Consigne 1 – D'après le résumé ci-dessous de la décision du tribunal administratif de Poitiers, quelle somme l'État doit-il verser à la communauté de communes ?
Consigne 2 – Rédigez, s'il vous plaît, la suite du résumé de la décision sur la station d'épuration, en reprenant après sa dernière phrase.

Texte d'étude –
Tribunal administratif de Poitiers, 19 septembre 2012, N°1002686

Une collectivité ayant confié une mission de maîtrise d’œuvre à la DDE pour la construction d’une station d’épuration peut-elle se retourner contre l’Etat si elle constate une stagnation des eaux usées rendant l’ouvrage impropre à sa destination ?

 [1]


Oui au titre de la garantie décennale, dès lors que les désordres, non apparents lors de la réception de l’ouvrage, sont imputables à plusieurs erreurs ou omissions dans le cahier des charges techniques de la station, fourni par la DDE, maître d’œuvre. La présence d’effluents stagnant à la surface des filtres et causant des débordements est bien de nature à rendre la station d’épuration impropre à sa destination, justifiant ainsi la mise en jeu de la garantie décennale. L’Etat est condamné à verser plus de 120 000 euros HT à une communauté de communes pour la dédommager des frais qu’elle a dû engager pour remédier aux désordres.

Un peu plus d’un an après avoir réceptionné sans réserves les travaux de construction d’une station d’épuration par filtres à sable sur tertre, une communauté de communes [2] constate une stagnation d’eaux usées sur l’un des filtres.

L’expert désigné par le juge des référés constate que les compartiments du lit de la station sont recouverts d’effluents stagnant à la surface des filtres causant des débordements comme l’atteste notamment la présence d’eau stagnante dans le fossé qui ceinture la station.

La communauté de communes actionne la garantie décennale et demande à l’Etat de l’indemniser, la DDE ayant assuré la mission de maîtrise d’œuvre. Le tribunal administratif de Poitiers lui donne raison.

Les désordres constatés sont en effet "principalement imputables à plusieurs erreurs ou omissions dans le cahier des charges techniques de la station, fourni par le maître d’œuvre concernant le mode d’alimentation de la station d’épuration, par pompage et non gravitaire, et le débit de pointe".

Extrait de données –
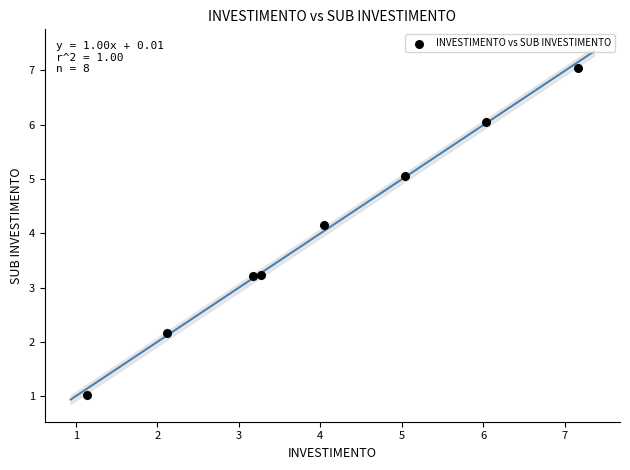

What is the range of X values (max minus min)?

6.0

Réponse rédigée 1 – Plus de 120 000 euros HT.

Réponse rédigée 2 –
Rendant l’ouvrage impropre à sa destination, ces désordres sont bien de nature à engager la responsabilité décennale du constructeur sur le fondement des principes dont s’inspirent les articles 1792 et 2270 du code civil. En effet cette garantie :


 s’applique aux "désordres qui, n’étant pas apparents au moment de la réception, sont de nature à rendre l’ouvrage impropre à sa destination ou affectent la solidité de ce dernier" ;


 "est due par les constructeurs, en l’absence même de faute imputable à ces derniers, dès lors que les désordres peuvent être regardés comme leur étant imputables au titre des missions qui leur ont été confiées par le maître de l’ouvrage dans le cadre de l’exécution des travaux litigieux".

L’Etat est en conséquence condamné à verser plus de 120 000 euros à la communauté de communes en dédommagement des sommes qu’elle a dû engager pour remédier aux désordres [3] et procéder aux études supplémentaires.

Tribunal administratif de Poitiers, 19 septembre 2012, N°1002686

[1Photo : © Matthew Cole

[2Communauté de communes Coeur du Poitou (79)

[3Abandon de la filière de traitement par décanteur-digesteur et transformation de la station en filtre à sable planté de roseaux.